AUGUST 21, 1995

What you may not know about Spa-Francorchamps

SPA is one of the great road courses of the world and has been since it was first dreamed up by Belgian Jules de Thier in 1924.

SPA is one of the great road courses of the world and has been since it was first dreamed up by Belgian Jules de Thier in 1924.

Prior to the first event at Spa there had been racing in the Ardennes Forests as early as 1902, on public roads at Bastogne and at Arlon. These continued until 1907. De Thier's circuit at Spa also used public roads, his route laid out in a rough triangle between the villages of Francorchamps, Malmedy and Stavelot.

Until the circuit was born, the reputation of the town of Spa had been based entirely on its natural springs. It was a resort town with a casino and the race was seen as a way to promote Spa's glamorous image internationally.

The original track layout was brilliant. Starting on a downhill section of road outside Francorchamps village in the valley of a small river called the Eau Rouge. The track crossed the river and then rose uphill through a daunting section of road which is known as Eau Rouge before the road flattened out, although it continued to climb all the way up the hill to a small gathering of houses called Les Combes. The road then swung to the left and ran downhill in a long curling arc through the village of Burninville to a turning off to Malmedy. The road continued down the valley of the River Stave, a straight dash apart from a kink where the road dived between the houses of the little village of Masta before it arrived at a purpose-built, slightly banked right hander outside Stavelot, which fed the cars back towards Francorchamps up the Eau Rouge Valley. It was remarkably fast and challenging and quickly acquired legendary status. Grand Prix racing arrived in 1925, with Antonio Ascari winning the first event in an Alfa Romeo. The race continued to be a major international event until June, 1939, a few months before war broke out. That was a sad event because of the death British rising star Dick Seaman.

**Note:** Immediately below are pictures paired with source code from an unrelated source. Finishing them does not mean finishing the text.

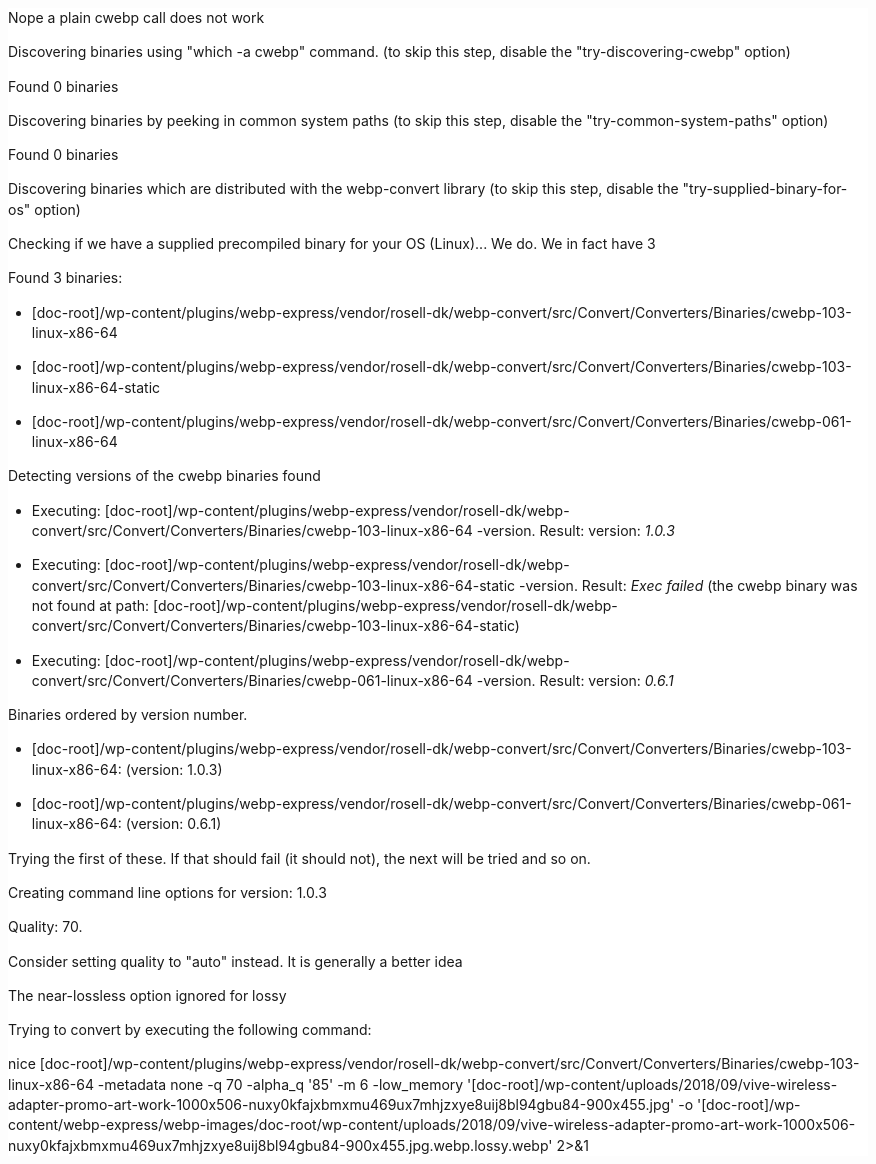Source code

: Nope a plain cwebp call does not work

Discovering binaries using "which -a cwebp" command. (to skip this step, disable the "try-discovering-cwebp" option)

Found 0 binaries

Discovering binaries by peeking in common system paths (to skip this step, disable the "try-common-system-paths" option)

Found 0 binaries

Discovering binaries which are distributed with the webp-convert library (to skip this step, disable the "try-supplied-binary-for-os" option)

Checking if we have a supplied precompiled binary for your OS (Linux)... We do. We in fact have 3

Found 3 binaries: 

- [doc-root]/wp-content/plugins/webp-express/vendor/rosell-dk/webp-convert/src/Convert/Converters/Binaries/cwebp-103-linux-x86-64

- [doc-root]/wp-content/plugins/webp-express/vendor/rosell-dk/webp-convert/src/Convert/Converters/Binaries/cwebp-103-linux-x86-64-static

- [doc-root]/wp-content/plugins/webp-express/vendor/rosell-dk/webp-convert/src/Convert/Converters/Binaries/cwebp-061-linux-x86-64

Detecting versions of the cwebp binaries found

- Executing: [doc-root]/wp-content/plugins/webp-express/vendor/rosell-dk/webp-convert/src/Convert/Converters/Binaries/cwebp-103-linux-x86-64 -version. Result: version: *1.0.3*

- Executing: [doc-root]/wp-content/plugins/webp-express/vendor/rosell-dk/webp-convert/src/Convert/Converters/Binaries/cwebp-103-linux-x86-64-static -version. Result: *Exec failed* (the cwebp binary was not found at path: [doc-root]/wp-content/plugins/webp-express/vendor/rosell-dk/webp-convert/src/Convert/Converters/Binaries/cwebp-103-linux-x86-64-static)

- Executing: [doc-root]/wp-content/plugins/webp-express/vendor/rosell-dk/webp-convert/src/Convert/Converters/Binaries/cwebp-061-linux-x86-64 -version. Result: version: *0.6.1*

Binaries ordered by version number.

- [doc-root]/wp-content/plugins/webp-express/vendor/rosell-dk/webp-convert/src/Convert/Converters/Binaries/cwebp-103-linux-x86-64: (version: 1.0.3)

- [doc-root]/wp-content/plugins/webp-express/vendor/rosell-dk/webp-convert/src/Convert/Converters/Binaries/cwebp-061-linux-x86-64: (version: 0.6.1)

Trying the first of these. If that should fail (it should not), the next will be tried and so on.

Creating command line options for version: 1.0.3

Quality: 70. 

Consider setting quality to "auto" instead. It is generally a better idea

The near-lossless option ignored for lossy

Trying to convert by executing the following command:

nice [doc-root]/wp-content/plugins/webp-express/vendor/rosell-dk/webp-convert/src/Convert/Converters/Binaries/cwebp-103-linux-x86-64 -metadata none -q 70 -alpha_q '85' -m 6 -low_memory '[doc-root]/wp-content/uploads/2018/09/vive-wireless-adapter-promo-art-work-1000x506-nuxy0kfajxbmxmu469ux7mhjzxye8uij8bl94gbu84-900x455.jpg' -o '[doc-root]/wp-content/webp-express/webp-images/doc-root/wp-content/uploads/2018/09/vive-wireless-adapter-promo-art-work-1000x506-nuxy0kfajxbmxmu469ux7mhjzxye8uij8bl94gbu84-900x455.jpg.webp.lossy.webp' 2>&1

In the war years Spa hit the headlines in December, 1944, when Adolf Hitler sent his armies into the Ardennes in an effort to turn back the invading Allied Forces. The offensive - which became known as the Battle of the Bulge - failed, the Germans being stopped by American forces on the old racing circuit. A few miles from the track is a chilling memorial to the victims of a German massacre of American prisoners of war at Malmedy.

After the war the Belgian GP was re-established in 1947, and remained part of the World Championship until 1970, despite its fearsome reputation. The low point was probably 1960, when Stirling Moss was badly injured in practice and in the race Chris Bristow and Alan Stacey died in separate crashes. In 1966, Spa sent Jackie Stewart home with a broken shoulder and damaged ribs. It was this accident which convinced Stewart to begin his F1 safety campaign, which four years later resulted in Spa's disappearance from the World Championship. There followed a period of uncertainty during which the Belgian GP visited Zolder and Nivelles.

Other racing continued at Spa but so too did the crashes. In the 1973 24 Hour race three drivers died. In the late 1970s work began to build a shortened version of the famous track and this was first used in 1979 with great success, but the Grand Prix did not return until after Gilles Villeneuve's death at Zolder in 1982.

The return of F1 was set for 1985, and the Spa track had to be overhauled before the race. Unfortunately newly-paid tarmac was torn up in qualifying by the cars, forcing the Grand Prix to be postponed until later in the year - a unique happening in the modern F1 era. That same year, a couple of weeks before the rerunning of the Grand Prix, rising star Stefan Bellof died at Eau Rouge in a Porsche sportscar.

In recent years Spa has been trying to become a permanent racing circuit. The construction of a motorway bypassing the track has been held up because of problems with a vast bridge over the Eau Rouge valley. Eventually it will all be finished and Spa will pass into private hands.